A federal judge in New York granted a stay Saturday night to prevent deportations of people detained on entry to the U.S. following President Trump’s executive order barring refugees.
Judge Ann Donnelly of the Eastern District of New York, an appointee of former President Barack Obama, granted the emergency request by the American Civil Liberties Union after a brief hearing. In a three-page order, the judge said there was “imminent danger” that deporting refugees, visa holders and others detained after Mr. Trump’s directive would be subjected to “substantial and irreparable injury.”
The ruling affects only those travelers who had already arrived in the U.S. after the president’s order went into effect.
ACLU Executive Director Anthony D. Romero said the judge “understood the possibility for irreparable harm to hundreds of immigrants and lawful visitors to this country.”
“Our courts today worked as they should as bulwarks against government abuse or unconstitutional policies and orders. On week one, Donald Trump suffered his first loss in court,” he said.
There were reports of 100 to 200 persons detained at U.S. airports on Saturday after Mr. Trump’s executive order went into effect, although government lawyers could not confirm those estimates.
Mr. Trump issued the executive order Friday blocking people from seven Muslim-majority countries from entering the U.S., and putting a temporary halt to refugee admissions.

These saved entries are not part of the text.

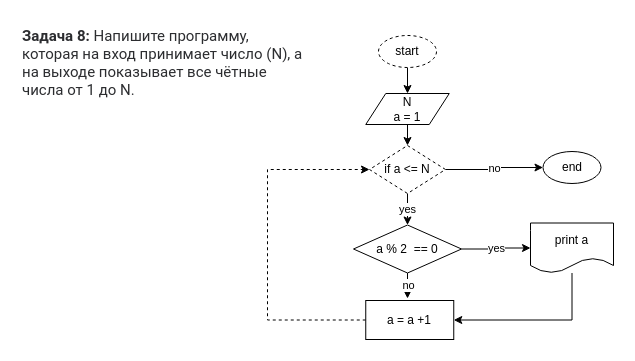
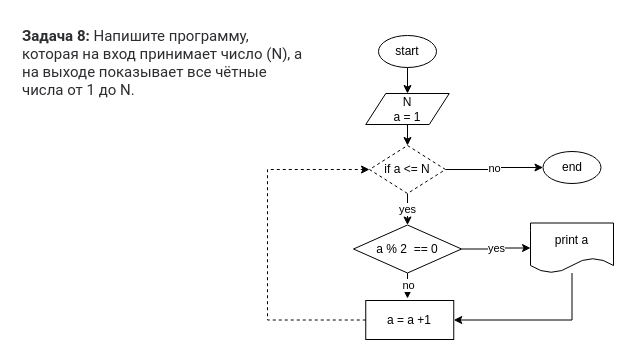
  <mxCell id="0" />
  <mxCell id="1" parent="0" />
  <mxCell id="2" style="edgeStyle=none;html=1;entryX=0.5;entryY=0;entryDx=0;entryDy=0;" edge="1" parent="1" source="3" target="6"><mxGeometry relative="1" as="geometry" /></mxCell>
- <mxCell id="3" value="start" style="ellipse;whiteSpace=wrap;html=1;dashed=1;" vertex="1" parent="1"><mxGeometry x="378" y="35" width="58" height="32" as="geometry" /></mxCell>
+ <mxCell id="3" value="start" style="ellipse;whiteSpace=wrap;html=1;" vertex="1" parent="1"><mxGeometry x="378" y="35" width="58" height="32" as="geometry" /></mxCell>
  <mxCell id="4" value="&lt;strong style=&quot;box-sizing: border-box; font-weight: 700; color: rgb(44, 45, 48); font-family: roboto, &amp;quot;san francisco&amp;quot;, &amp;quot;helvetica neue&amp;quot;, helvetica, arial; font-size: 15px; font-style: normal; letter-spacing: normal; text-indent: 0px; text-transform: none; word-spacing: 0px; background-color: rgb(255, 255, 255);&quot;&gt;Задача 8:&lt;/strong&gt;&lt;span style=&quot;color: rgb(44, 45, 48); font-family: roboto, &amp;quot;san francisco&amp;quot;, &amp;quot;helvetica neue&amp;quot;, helvetica, arial; font-size: 15px; font-style: normal; font-weight: 400; letter-spacing: normal; text-indent: 0px; text-transform: none; word-spacing: 0px; background-color: rgb(255, 255, 255); display: inline; float: none;&quot;&gt;&lt;span&gt;&amp;nbsp;&lt;/span&gt;Напишите программу, которая на вход принимает число (N), а на выходе показывает все чётные числа от 1 до N.&lt;/span&gt;" style="text;whiteSpace=wrap;html=1;" vertex="1" parent="1"><mxGeometry x="20" y="20" width="283" height="95" as="geometry" /></mxCell>
  <mxCell id="5" style="edgeStyle=none;html=1;entryX=0.5;entryY=0;entryDx=0;entryDy=0;" edge="1" parent="1" source="6" target="9"><mxGeometry relative="1" as="geometry" /></mxCell>
  <mxCell id="6" value="N&lt;br&gt;a = 1" style="shape=parallelogram;perimeter=parallelogramPerimeter;whiteSpace=wrap;html=1;fixedSize=1;" vertex="1" parent="1"><mxGeometry x="365.25" y="93" width="83.5" height="31" as="geometry" /></mxCell>
  <mxCell id="7" value="yes" style="edgeStyle=none;html=1;" edge="1" parent="1" source="9" target="13"><mxGeometry relative="1" as="geometry" /></mxCell>
  <mxCell id="8" value="no" style="edgeStyle=orthogonalEdgeStyle;rounded=0;html=1;entryX=0;entryY=0.5;entryDx=0;entryDy=0;" edge="1" parent="1" source="9" target="10"><mxGeometry relative="1" as="geometry" /></mxCell>
  <mxCell id="9" value="if a &amp;lt;= N" style="rhombus;whiteSpace=wrap;html=1;dashed=1;" vertex="1" parent="1"><mxGeometry x="369" y="145" width="76" height="48" as="geometry" /></mxCell>
  <mxCell id="10" value="end" style="ellipse;whiteSpace=wrap;html=1;" vertex="1" parent="1"><mxGeometry x="542.5" y="151" width="58" height="32" as="geometry" /></mxCell>
  <mxCell id="11" value="yes" style="edgeStyle=orthogonalEdgeStyle;rounded=0;html=1;entryX=0;entryY=0.5;entryDx=0;entryDy=0;" edge="1" parent="1" source="13" target="15"><mxGeometry relative="1" as="geometry" /></mxCell>
  <mxCell id="12" value="no" style="edgeStyle=orthogonalEdgeStyle;rounded=0;html=1;" edge="1" parent="1" source="13"><mxGeometry relative="1" as="geometry"><mxPoint x="407" y="298" as="targetPoint" /></mxGeometry></mxCell>
  <mxCell id="13" value="a % 2&amp;nbsp; == 0" style="rhombus;whiteSpace=wrap;html=1;" vertex="1" parent="1"><mxGeometry x="353" y="224.5" width="108" height="48" as="geometry" /></mxCell>
  <mxCell id="14" style="edgeStyle=orthogonalEdgeStyle;rounded=0;html=1;entryX=1;entryY=0.5;entryDx=0;entryDy=0;" edge="1" parent="1" source="15" target="17"><mxGeometry relative="1" as="geometry"><Array as="points"><mxPoint x="571" y="320" /></Array></mxGeometry></mxCell>
  <mxCell id="15" value="print a" style="shape=document;whiteSpace=wrap;html=1;boundedLbl=1;" vertex="1" parent="1"><mxGeometry x="530" y="222.5" width="83" height="50" as="geometry" /></mxCell>
  <mxCell id="16" style="edgeStyle=orthogonalEdgeStyle;rounded=0;html=1;entryX=0;entryY=0.5;entryDx=0;entryDy=0;dashed=1;" edge="1" parent="1" source="17" target="9"><mxGeometry relative="1" as="geometry"><Array as="points"><mxPoint x="267" y="320" /><mxPoint x="267" y="169" /></Array></mxGeometry></mxCell>
  <mxCell id="17" value="a = a +1" style="rounded=0;whiteSpace=wrap;html=1;" vertex="1" parent="1"><mxGeometry x="365.25" y="300" width="88" height="39" as="geometry" /></mxCell>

His action fulfilled one of his most controversial campaign pledges.
At least 12 refugees were detained at JFK Airport in New York within hours of the president’s order, with two of them released later in the day.
Harvard Law School professor Laurence Tribe said Judge Donnelly “ruled correctly and courageously.”
“Expect the Trump gang to trash her mercilessly but know their whining will be meritless,” the liberal constitutional-law scholar said on Twitter.
Judge Donnelly was confirmed by the Senate in October 2015 by a vote of 95-2.